# HB 1448 :: what is this one about ???



## prairie hunter (Mar 13, 2002)

HB 1448 - (Introduced by Rep's Nelson, DeKrey, Froelich, Solberg; Sen's Erbele, Nichols) - Would require a nonresident to include on the application a legal description of the land on which the applicant intends to hunt, and, upon request, an applicant shall provide proof that the applicant has permission to hunt on the land described on the application. This bill also would prohibit the governor from limiting the number of nonresident hunting licenses for any open season. Referred to Natural Resources Committee.
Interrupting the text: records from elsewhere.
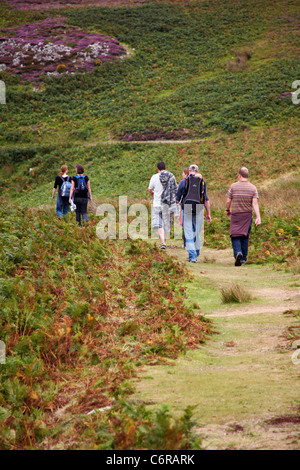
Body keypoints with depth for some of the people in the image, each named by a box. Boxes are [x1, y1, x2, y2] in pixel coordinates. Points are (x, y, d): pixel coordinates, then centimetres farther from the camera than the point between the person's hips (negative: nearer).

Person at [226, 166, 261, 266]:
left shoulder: (233, 187, -5)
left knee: (235, 236, -1)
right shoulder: (253, 188, -2)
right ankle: (243, 258, 19)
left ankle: (238, 253, -26)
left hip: (235, 214, -2)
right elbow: (255, 203, -11)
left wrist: (228, 210, 17)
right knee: (245, 237, 13)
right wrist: (258, 217, -14)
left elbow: (228, 201, -2)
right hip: (247, 215, 2)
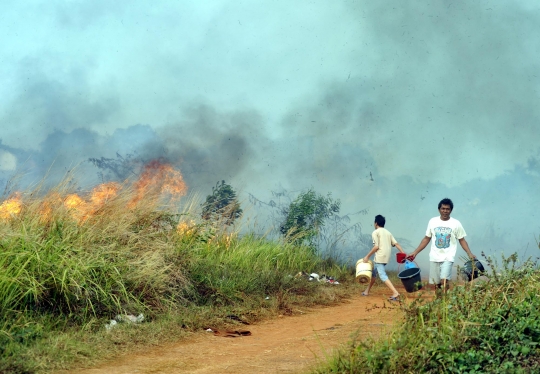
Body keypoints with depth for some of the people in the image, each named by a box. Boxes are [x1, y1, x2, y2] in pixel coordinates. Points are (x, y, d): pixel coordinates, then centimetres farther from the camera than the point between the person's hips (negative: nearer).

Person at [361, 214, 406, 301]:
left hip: (379, 257, -8)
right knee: (373, 272, 22)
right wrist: (404, 253, 1)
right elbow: (396, 244, 6)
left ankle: (395, 293, -26)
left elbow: (376, 247, -13)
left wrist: (367, 256, -6)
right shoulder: (388, 232, 17)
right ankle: (367, 291, 33)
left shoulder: (375, 232, -4)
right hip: (386, 257, 9)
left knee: (383, 276, -13)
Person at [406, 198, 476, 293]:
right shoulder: (433, 221, 4)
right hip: (434, 257, 3)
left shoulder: (456, 224, -2)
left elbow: (462, 240, 4)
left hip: (448, 257, -3)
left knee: (444, 280, -21)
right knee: (437, 283, 7)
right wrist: (415, 252, 6)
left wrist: (470, 254, -10)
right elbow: (426, 239, 11)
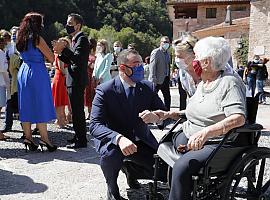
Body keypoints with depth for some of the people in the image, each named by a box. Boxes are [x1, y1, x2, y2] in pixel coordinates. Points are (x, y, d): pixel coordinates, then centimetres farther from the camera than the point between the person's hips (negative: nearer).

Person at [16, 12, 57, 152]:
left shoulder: (21, 39, 10)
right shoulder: (37, 39, -11)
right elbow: (51, 59, -9)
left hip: (23, 72, 7)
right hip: (37, 74, -7)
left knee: (26, 106, 8)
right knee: (41, 107, -3)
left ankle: (28, 138, 12)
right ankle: (44, 139, 0)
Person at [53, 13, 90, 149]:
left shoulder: (82, 39, -12)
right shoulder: (75, 39, 18)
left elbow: (78, 58, -25)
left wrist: (64, 48, -27)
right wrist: (61, 53, 4)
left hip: (77, 81, -10)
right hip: (73, 81, 10)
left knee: (78, 111, -7)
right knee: (76, 110, 16)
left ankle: (81, 141, -1)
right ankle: (78, 136, 26)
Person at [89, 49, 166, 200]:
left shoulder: (148, 88, -3)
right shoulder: (105, 90, -16)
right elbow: (95, 125, -24)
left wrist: (155, 115, -24)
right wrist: (119, 138, -44)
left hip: (140, 139, 4)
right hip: (113, 139, -4)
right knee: (111, 154, -37)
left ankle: (130, 169, 19)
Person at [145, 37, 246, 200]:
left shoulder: (229, 82, -12)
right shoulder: (203, 83, 17)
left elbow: (239, 118, -25)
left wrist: (206, 132, -38)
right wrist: (168, 114, 13)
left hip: (215, 143, -9)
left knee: (182, 166, -29)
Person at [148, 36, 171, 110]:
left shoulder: (167, 53, 13)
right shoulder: (156, 52, -10)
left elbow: (168, 66, 14)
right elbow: (152, 67, -15)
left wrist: (168, 78, 6)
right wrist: (153, 81, -20)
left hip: (165, 79, 8)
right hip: (157, 80, -8)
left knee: (167, 98, 11)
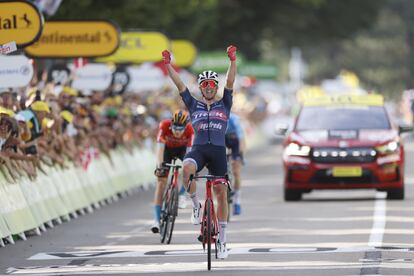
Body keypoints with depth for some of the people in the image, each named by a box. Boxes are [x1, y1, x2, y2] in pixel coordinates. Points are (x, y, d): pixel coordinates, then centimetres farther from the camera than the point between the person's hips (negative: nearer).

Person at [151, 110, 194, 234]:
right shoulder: (164, 125, -36)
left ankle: (181, 195, -2)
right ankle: (157, 220, -14)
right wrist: (159, 166, -49)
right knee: (161, 182, -11)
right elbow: (160, 148, -38)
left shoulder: (189, 129, -34)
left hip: (182, 148, 1)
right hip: (168, 148, -1)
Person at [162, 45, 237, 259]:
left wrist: (232, 60, -12)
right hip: (198, 149, 0)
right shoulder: (194, 105, 16)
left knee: (221, 194, 2)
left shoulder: (224, 105, 14)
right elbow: (179, 85, 9)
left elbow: (230, 83, 1)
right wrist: (168, 65, 0)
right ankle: (195, 205, -13)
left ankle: (222, 238, 11)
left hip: (218, 151, 1)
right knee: (187, 169, -36)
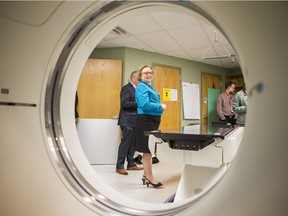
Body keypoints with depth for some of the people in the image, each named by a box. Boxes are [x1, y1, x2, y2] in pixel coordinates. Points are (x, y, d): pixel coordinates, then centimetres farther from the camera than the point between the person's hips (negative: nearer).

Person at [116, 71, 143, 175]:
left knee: (132, 144, 12)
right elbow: (125, 103, -21)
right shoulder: (126, 88, -11)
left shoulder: (135, 89, 17)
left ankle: (131, 164, 22)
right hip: (127, 121, -9)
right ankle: (119, 166, 3)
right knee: (125, 143, -5)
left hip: (134, 121, 9)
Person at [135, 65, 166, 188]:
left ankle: (146, 176, 24)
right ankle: (149, 177, 5)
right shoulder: (142, 87, -11)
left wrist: (160, 107, 3)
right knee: (148, 149, -4)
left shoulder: (149, 87, 18)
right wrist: (161, 107, -13)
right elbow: (145, 105, -23)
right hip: (146, 120, -10)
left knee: (148, 149, 14)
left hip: (152, 120, 10)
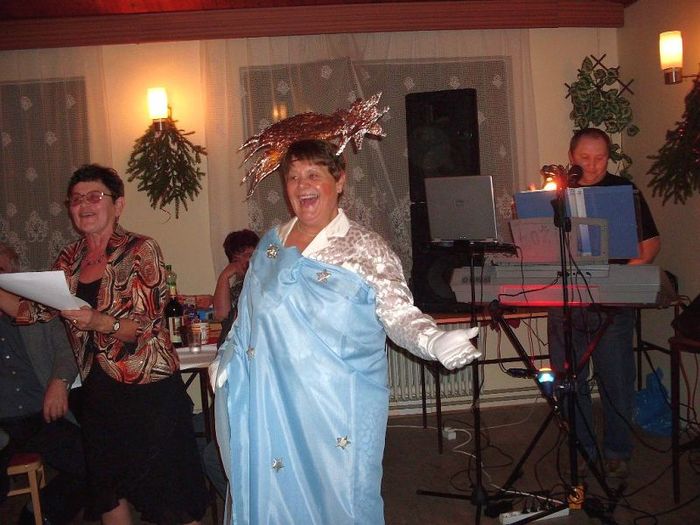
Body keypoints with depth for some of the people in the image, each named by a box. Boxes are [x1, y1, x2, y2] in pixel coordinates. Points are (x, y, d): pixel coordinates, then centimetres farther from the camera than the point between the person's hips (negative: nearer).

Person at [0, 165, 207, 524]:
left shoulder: (140, 251, -10)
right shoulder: (70, 259, 7)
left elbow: (147, 326, -15)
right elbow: (34, 310, 10)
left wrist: (100, 321, -32)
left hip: (149, 389, -6)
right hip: (99, 390, 6)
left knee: (168, 493, 3)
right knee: (109, 492, 18)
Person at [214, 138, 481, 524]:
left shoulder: (366, 249, -7)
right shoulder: (271, 243, 8)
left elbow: (399, 314, -15)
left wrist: (434, 341, -33)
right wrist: (227, 361, 17)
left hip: (336, 409, -4)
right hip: (270, 406, 5)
No hearing set


----------



## muzzy (Mar 21, 2002)

Bad bill, if Nelson's name or Dekrey' name is on the bill, it is usually automatically a bad bill if it concerning game and fish.


----------



## Perry Thorvig (Mar 6, 2002)

The legal description bill is absolutely crazy!!!!!!

I hunt where the birds are within an area of 50 miles by 50 miles. That's 2,500 sq. miles that I search for birds. What is the legal description for that?

Stupid!


----------



## KEN W (Feb 22, 2002)

this bill makes no sense whatsoever.I would think any non-res would not favor this.


----------



## prairie hunter (Mar 13, 2002)

I thought about this one. Designed to assist outfitters ?

*If a NR hunter is using an outfitter, he simply would list the land description provided by the outfitter. Thus any NR using a guide or outfitter is guaranteed a license through this bill. *

Guess the freelancer could list the land description for a WPA ? Stuck there then ?


----------



## Old Hunter (Mar 8, 2002)

prairie hunter bullseye! Sen Bob Erbele has a hunting operation near LehrND. He has a stepson who lives in Bismark who opperates a guiding operation on Erbele land. The service is controlling other land in the area also. Isn't this a conflict of interest ? Its a shame when people get into public office and they pass legislation with the intent of making money personally good luck


----------



## Nick Roehl (Mar 7, 2002)

Absolutely pathetic, no others words to describe it. Well there are some other words, but I won't go there. Like muzzy said if Nelson's name is on it you might as well throw it out.


----------



## goosehtr4life (Dec 16, 2002)

uke: This is the STUPIDEST bill I have ever seen.


----------



## Dan Bueide (Jul 1, 2002)

Failed on House Floor today 3-90.


----------